DATA FOR ANALYSIS:
· · ·

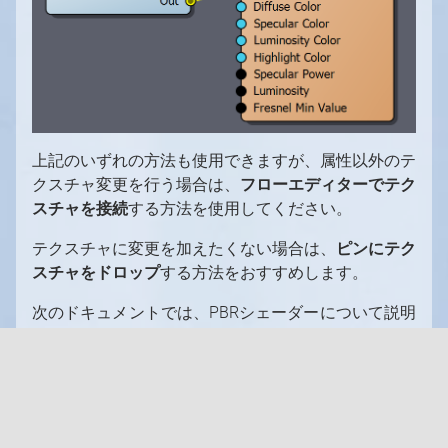
厳密に必要なクッキー
上記のいずれの方法も使用できますが、属性以外のテ
クスチャ変更を行う場合は、
フローエディターでテク
機能性クッキー（推奨）
スチャを接続
する方法を使用してください。
分析およびマーケティング用クッキー（推奨）
テクスチャに変更を加えたくない場合は、
ピンにテク
クッキーポリシー
スチャをドロップ
する方法をおすすめします。
すべて承諾
選択を確定
次のドキュメントでは、PBRシェーダーについて説明
します。
Aximmetry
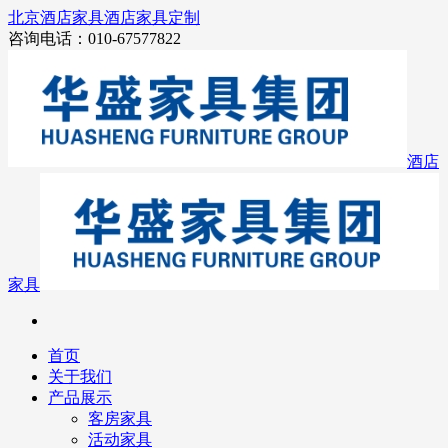
北京酒店家具
酒店家具定制
咨询电话：010-67577822
酒店
家具
首页
关于我们
产品展示
客房家具
活动家具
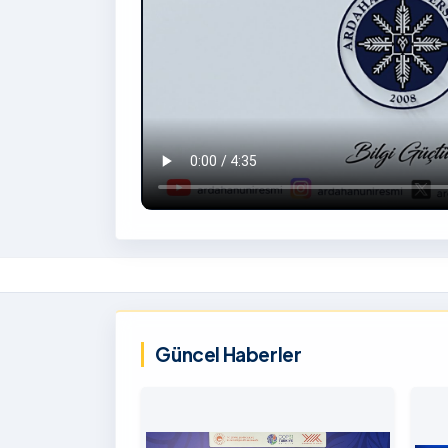
İzlemek
İçin
‹
Tıklayınız
Güncel Haberler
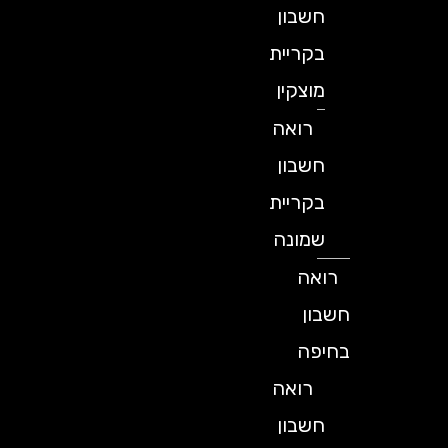
חשבון
בקריית
מוצקין
רואה
חשבון
בקריית
שמונה
רואה
חשבון
בחיפה
רואה
חשבון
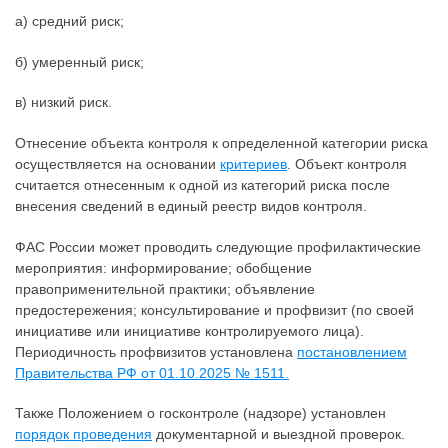
а) средний риск;
б) умеренный риск;
в) низкий риск.
Отнесение объекта контроля к определенной категории риска
осуществляется на основании
критериев
. Объект контроля
считается отнесенным к одной из категорий риска после
внесения сведений в единый реестр видов контроля.
ФАС России может проводить следующие профилактические
мероприятия: информирование; обобщение
правоприменительной практики; объявление
предостережения; консультирование и профвизит (по своей
инициативе или инициативе контролируемого лица).
Периодичность профвизитов установлена
постановлением
Правительства РФ от 01.10.2025 № 1511.
Также Положением о госконтроле (надзоре) установлен
порядок проведения
документарной и выездной проверок.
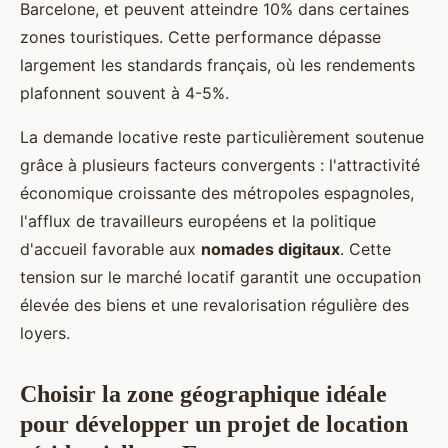
Barcelone, et peuvent atteindre 10% dans certaines
zones touristiques. Cette performance dépasse
largement les standards français, où les rendements
plafonnent souvent à 4-5%.
La demande locative reste particulièrement soutenue
grâce à plusieurs facteurs convergents : l'attractivité
économique croissante des métropoles espagnoles,
l'afflux de travailleurs européens et la politique
d'accueil favorable aux
nomades digitaux
. Cette
tension sur le marché locatif garantit une occupation
élevée des biens et une revalorisation régulière des
loyers.
Choisir la zone géographique idéale
pour développer un projet de location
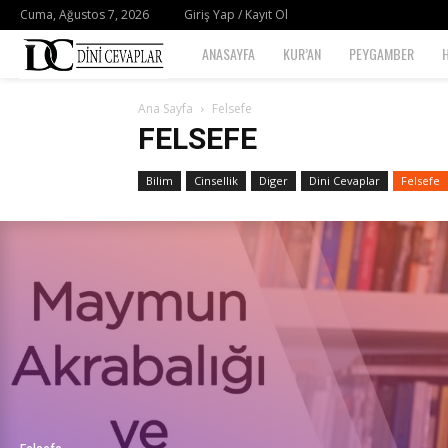
Cuma, Ağustos 7, 2026
Giriş Yap / Kayıt Ol
Dini
ANASAYFA
KUR’AN
PEYGAMBER
Cevaplar
Ana Sayfa
Felsefe
FELSEFE
Bilim
Cinsellik
Diger
Dini Cevaplar
Felsefe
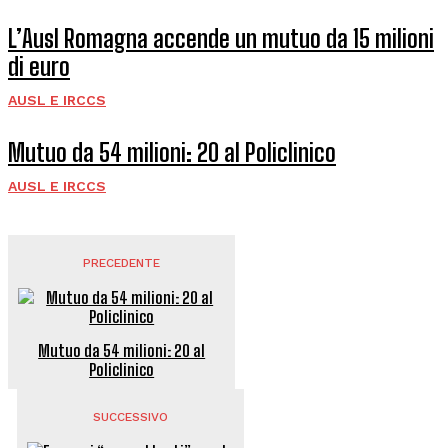
L’Ausl Romagna accende un mutuo da 15 milioni
di euro
AUSL E IRCCS
Mutuo da 54 milioni: 20 al Policlinico
AUSL E IRCCS
PRECEDENTE
Mutuo da 54 milioni: 20 al
Policlinico
SUCCESSIVO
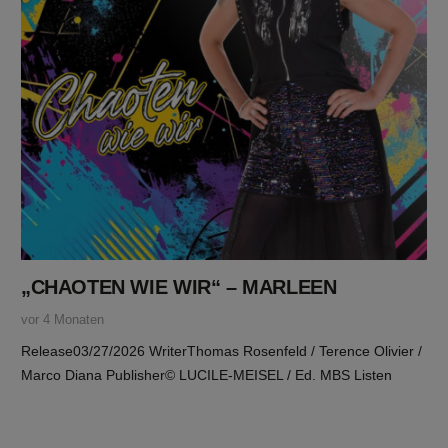
„CHAOTEN WIE WIR“ – MARLEEN
vor 4 Monaten
Release03/27/2026 WriterThomas Rosenfeld / Terence Olivier /
Marco Diana Publisher© LUCILE-MEISEL / Ed. MBS Listen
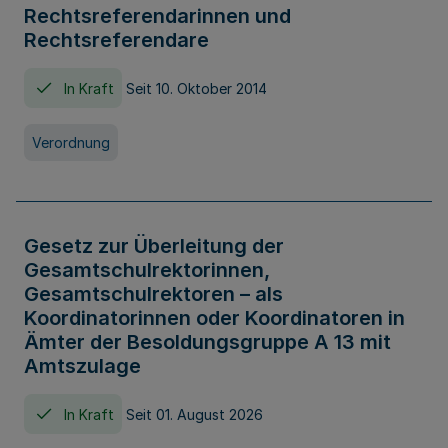
Rechtsreferendarinnen und
Rechtsreferendare
In Kraft
Seit 10. Oktober 2014
Verordnung
Gesetz zur Überleitung der
Gesamtschulrektorinnen,
Gesamtschulrektoren – als
Koordinatorinnen oder Koordinatoren in
Ämter der Besoldungsgruppe A 13 mit
Amtszulage
In Kraft
Seit 01. August 2026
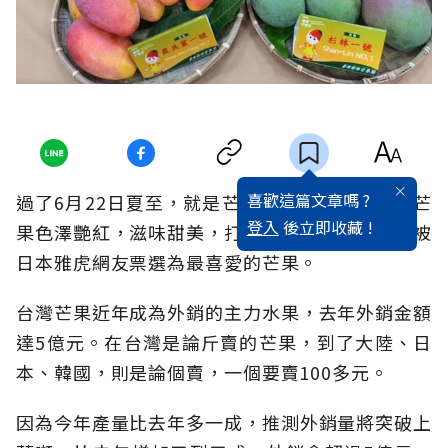
喜歡這篇文章嗎 ?
過了6月22日夏至，就是芒果採收的季節，由於芒
登入
後立即收藏 !
果色澤艷紅，滋味甜美，打敗日本宮崎縣芒果，被
日本雅虎網友票選為最喜愛的芒果。
台灣芒果近年成為外銷的主力水果，去年外銷金額
達5億元。在台灣是論斤賣的芒果，到了大陸、日
本、韓國，則是論個賣，一個要賣100多元。
因為今年產量比去年多一成，推測外銷量將突破上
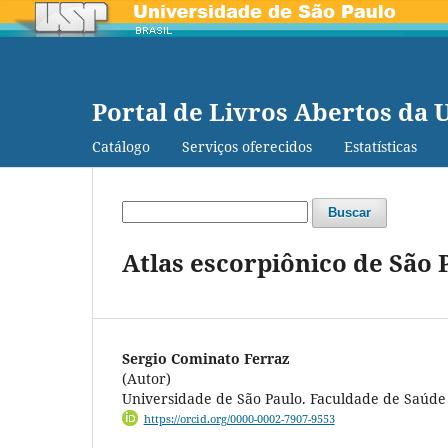
Portal de Livros Abertos da 
Catálogo
Serviços oferecidos
Estatísticas
Buscar
Atlas escorpiônico de São 
Sergio Cominato Ferraz
(Autor)
Universidade de São Paulo. Faculdade de Saúde
https://orcid.org/0000-0002-7907-9553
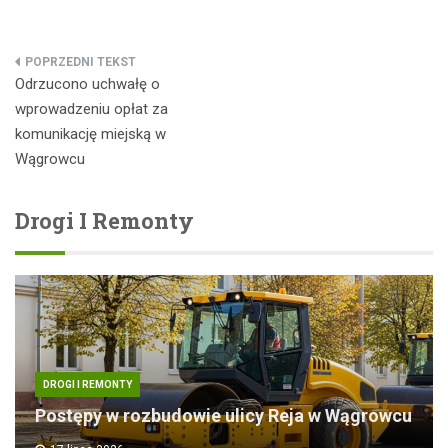
Nawigacja
Odrzucono uchwałę o
wpisu
wprowadzeniu opłat za
komunikację miejską w
Wągrowcu
Drogi I Remonty
DROGI I REMONTY
Postępy w rozbudowie ulicy Reja w Wągrowcu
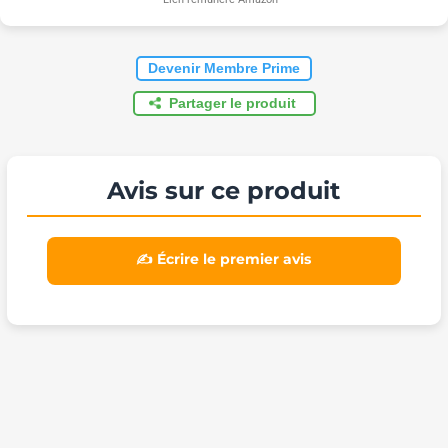
Devenir Membre Prime
Partager le produit
Avis sur ce produit
✍️ Écrire le premier avis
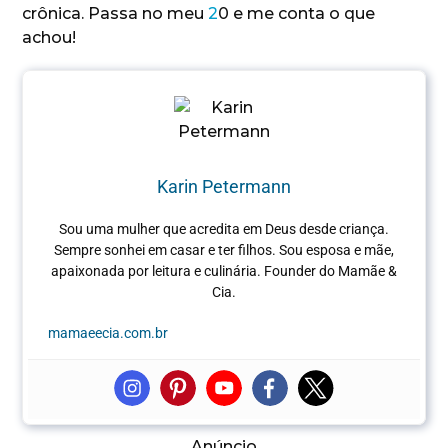
crônica. Passa no meu
2
0 e me conta o que
achou!
Karin Petermann
Sou uma mulher que acredita em Deus desde criança.
Sempre sonhei em casar e ter filhos. Sou esposa e mãe,
apaixonada por leitura e culinária.
Founder do Mamãe &
Cia.
mamaeecia.com.br
Anúncio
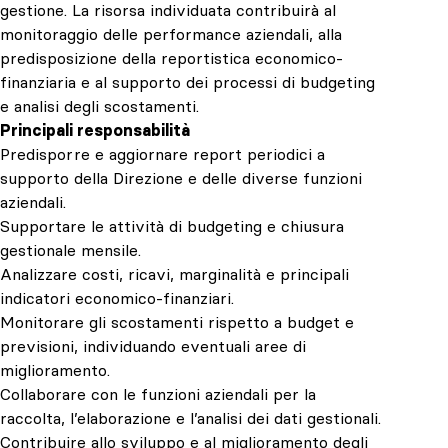
gestione. La risorsa individuata contribuirà al
monitoraggio delle performance aziendali, alla
predisposizione della reportistica economico-
finanziaria e al supporto dei processi di budgeting
e analisi degli scostamenti.
Principali responsabilità
Predisporre e aggiornare report periodici a
supporto della Direzione e delle diverse funzioni
aziendali.
Supportare le attività di budgeting e chiusura
gestionale mensile.
Analizzare costi, ricavi, marginalità e principali
indicatori economico-finanziari.
Monitorare gli scostamenti rispetto a budget e
previsioni, individuando eventuali aree di
miglioramento.
Collaborare con le funzioni aziendali per la
raccolta, l’elaborazione e l’analisi dei dati gestionali.
Contribuire allo sviluppo e al miglioramento degli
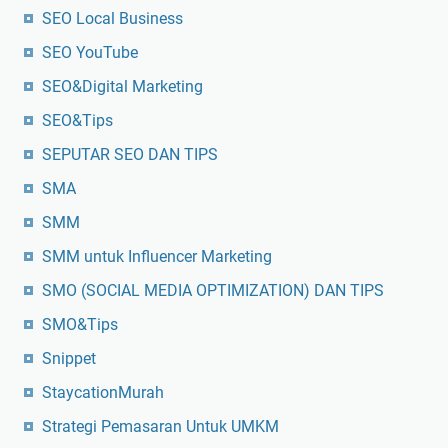
SEO Local Business
SEO YouTube
SEO&Digital Marketing
SEO&Tips
SEPUTAR SEO DAN TIPS
SMA
SMM
SMM untuk Influencer Marketing
SMO (SOCIAL MEDIA OPTIMIZATION) DAN TIPS
SMO&Tips
Snippet
StaycationMurah
Strategi Pemasaran Untuk UMKM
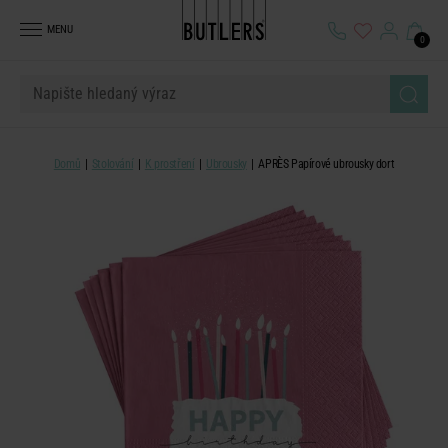
MENU
0
Domů
Stolování
K prostření
Ubrousky
APRÈS Papírové ubrousky dort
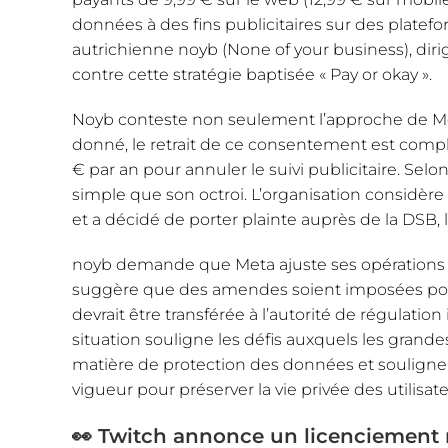
données à des fins publicitaires sur des platef
autrichienne noyb (None of your business), diri
contre cette stratégie baptisée « Pay or okay ».
Noyb conteste non seulement l’approche de Me
donné, le retrait de ce consentement est compl
€ par an pour annuler le suivi publicitaire. Selo
simple que son octroi. L’organisation considèr
et a décidé de porter plainte auprès de la DSB,
noyb demande que Meta ajuste ses opérations p
suggère que des amendes soient imposées pour 
devrait être transférée à l’autorité de régulation
situation souligne les défis auxquels les gran
matière de protection des données et souligne
vigueur pour préserver la vie privée des utilisate
👀 Twitch annonce un licenciement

· · ·

THE TASK: Give the entries above again word for word, without the pictures.

RESPONSE TO THE TASK:
厳密に必要なクッキー
上記のいずれの方法も使用できますが、属性以外のテ
クスチャ変更を行う場合は、
フローエディターでテク
機能性クッキー（推奨）
スチャを接続
する方法を使用してください。
分析およびマーケティング用クッキー（推奨）
テクスチャに変更を加えたくない場合は、
ピンにテク
クッキーポリシー
スチャをドロップ
する方法をおすすめします。
すべて承諾
選択を確定
次のドキュメントでは、PBRシェーダーについて説明
します。
Aximmetry
北京酒店家具
酒店家具定制
咨询电话：010-67577822
酒店
家具
首页
关于我们
产品展示
客房家具
活动家具
İzlemek
İçin
‹
Tıklayınız
Güncel Haberler
חשבון
בקריית
מוצקין
רואה
חשבון
בקריית
שמונה
רואה
חשבון
בחיפה
רואה
חשבון
а) средний риск;
б) умеренный риск;
в) низкий риск.
Отнесение объекта контроля к определенной категории риска
осуществляется на основании
критериев
. Объект контроля
считается отнесенным к одной из категорий риска после
внесения сведений в единый реестр видов контроля.
ФАС России может проводить следующие профилактические
мероприятия: информирование; обобщение
правоприменительной практики; объявление
предостережения; консультирование и профвизит (по своей
инициативе или инициативе контролируемого лица).
Периодичность профвизитов установлена
постановлением
Правительства РФ от 01.10.2025 № 1511.
Также Положением о госконтроле (надзоре) установлен
порядок проведения
документарной и выездной проверок.
Barcelone, et peuvent atteindre 10% dans certaines
zones touristiques. Cette performance dépasse
largement les standards français, où les rendements
plafonnent souvent à 4-5%.
La demande locative reste particulièrement soutenue
grâce à plusieurs facteurs convergents : l'attractivité
économique croissante des métropoles espagnoles,
l'afflux de travailleurs européens et la politique
d'accueil favorable aux
nomades digitaux
. Cette
tension sur le marché locatif garantit une occupation
élevée des biens et une revalorisation régulière des
loyers.
Choisir la zone géographique idéale
pour développer un projet de location
Cuma, Ağustos 7, 2026
Giriş Yap / Kayıt Ol
Dini
ANASAYFA
KUR’AN
PEYGAMBER
Cevaplar
Ana Sayfa
Felsefe
FELSEFE
Bilim
Cinsellik
Diger
Dini Cevaplar
Felsefe
L’Ausl Romagna accende un mutuo da 15 milioni
di euro
AUSL E IRCCS
Mutuo da 54 milioni: 20 al Policlinico
AUSL E IRCCS
PRECEDENTE
Mutuo da 54 milioni: 20 al
Policlinico
SUCCESSIVO
„CHAOTEN WIE WIR“ – MARLEEN
vor 4 Monaten
Release03/27/2026 WriterThomas Rosenfeld / Terence Olivier /
Marco Diana Publisher© LUCILE-MEISEL / Ed. MBS Listen
Rechtsreferendarinnen und
Rechtsreferendare
In Kraft
Seit 10. Oktober 2014
Verordnung
Gesetz zur Überleitung der
Gesamtschulrektorinnen,
Gesamtschulrektoren – als
Koordinatorinnen oder Koordinatoren in
Ämter der Besoldungsgruppe A 13 mit
Amtszulage
In Kraft
Seit 01. August 2026
喜歡這篇文章嗎 ?
過了6月22日夏至，就是芒果採收的季節，由於芒
登入
後立即收藏 !
果色澤艷紅，滋味甜美，打敗日本宮崎縣芒果，被
日本雅虎網友票選為最喜愛的芒果。
台灣芒果近年成為外銷的主力水果，去年外銷金額
達5億元。在台灣是論斤賣的芒果，到了大陸、日
本、韓國，則是論個賣，一個要賣100多元。
因為今年產量比去年多一成，推測外銷量將突破上
Portal de Livros Abertos da 
Catálogo
Serviços oferecidos
Estatísticas
Buscar
Atlas escorpiônico de São 
Sergio Cominato Ferraz
(Autor)
Universidade de São Paulo. Faculdade de Saúde
https://orcid.org/0000-0002-7907-9553
Nawigacja
Odrzucono uchwałę o
wpisu
wprowadzeniu opłat za
komunikację miejską w
Wągrowcu
Drogi I Remonty
DROGI I REMONTY
Postępy w rozbudowie ulicy Reja w Wągrowcu
Devenir Membre Prime
Partager le produit
Avis sur ce produit
✍️ Écrire le premier avis
crônica. Passa no meu
2
0 e me conta o que
achou!
Karin Petermann
Sou uma mulher que acredita em Deus desde criança.
Sempre sonhei em casar e ter filhos. Sou esposa e mãe,
apaixonada por leitura e culinária.
Founder do Mamãe &
Cia.
mamaeecia.com.br
Anúncio
gestione. La risorsa individuata contribuirà al
monitoraggio delle performance aziendali, alla
predisposizione della reportistica economico-
finanziaria e al supporto dei processi di budgeting
e analisi degli scostamenti.
Principali responsabilità
Predisporre e aggiornare report periodici a
supporto della Direzione e delle diverse funzioni
aziendali.
Supportare le attività di budgeting e chiusura
gestionale mensile.
Analizzare costi, ricavi, marginalità e principali
indicatori economico-finanziari.
Monitorare gli scostamenti rispetto a budget e
previsioni, individuando eventuali aree di
miglioramento.
Collaborare con le funzioni aziendali per la
raccolta, l’elaborazione e l’analisi dei dati gestionali.
Contribuire allo sviluppo e al miglioramento degli
SEO Local Business
SEO YouTube
SEO&Digital Marketing
SEO&Tips
SEPUTAR SEO DAN TIPS
SMA
SMM
SMM untuk Influencer Marketing
SMO (SOCIAL MEDIA OPTIMIZATION) DAN TIPS
SMO&Tips
Snippet
StaycationMurah
Strategi Pemasaran Untuk UMKM
MENU
0
Domů
Stolování
K prostření
Ubrousky
APRÈS Papírové ubrousky dort
données à des fins publicitaires sur des platef
autrichienne noyb (None of your business), diri
contre cette stratégie baptisée « Pay or okay ».
Noyb conteste non seulement l’approche de Me
donné, le retrait de ce consentement est compl
€ par an pour annuler le suivi publicitaire. Selo
simple que son octroi. L’organisation considèr
et a décidé de porter plainte auprès de la DSB,
noyb demande que Meta ajuste ses opérations p
suggère que des amendes soient imposées pour 
devrait être transférée à l’autorité de régulation
situation souligne les défis auxquels les gran
matière de protection des données et souligne
vigueur pour préserver la vie privée des utilisate
👀 Twitch annonce un licenciement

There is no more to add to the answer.